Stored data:
- Opening Delimiter -

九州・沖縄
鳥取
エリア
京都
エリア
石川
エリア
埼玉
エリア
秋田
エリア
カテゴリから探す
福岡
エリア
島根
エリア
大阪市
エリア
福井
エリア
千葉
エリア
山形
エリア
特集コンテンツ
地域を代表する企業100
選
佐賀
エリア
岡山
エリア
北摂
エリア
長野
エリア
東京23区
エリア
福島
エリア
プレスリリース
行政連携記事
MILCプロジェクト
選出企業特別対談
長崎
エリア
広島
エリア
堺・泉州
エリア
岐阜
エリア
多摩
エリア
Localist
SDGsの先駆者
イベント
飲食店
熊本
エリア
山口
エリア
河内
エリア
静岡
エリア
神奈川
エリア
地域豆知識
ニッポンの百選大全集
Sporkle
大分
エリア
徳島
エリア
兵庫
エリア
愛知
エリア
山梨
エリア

- Closing Delimiter -

__What is being asked__.
Every record above should be output exactly.

__Response area__.
九州・沖縄
鳥取
エリア
京都
エリア
石川
エリア
埼玉
エリア
秋田
エリア
カテゴリから探す
福岡
エリア
島根
エリア
大阪市
エリア
福井
エリア
千葉
エリア
山形
エリア
特集コンテンツ
地域を代表する企業100
選
佐賀
エリア
岡山
エリア
北摂
エリア
長野
エリア
東京23区
エリア
福島
エリア
プレスリリース
行政連携記事
MILCプロジェクト
選出企業特別対談
長崎
エリア
広島
エリア
堺・泉州
エリア
岐阜
エリア
多摩
エリア
Localist
SDGsの先駆者
イベント
飲食店
熊本
エリア
山口
エリア
河内
エリア
静岡
エリア
神奈川
エリア
地域豆知識
ニッポンの百選大全集
Sporkle
大分
エリア
徳島
エリア
兵庫
エリア
愛知
エリア
山梨
エリア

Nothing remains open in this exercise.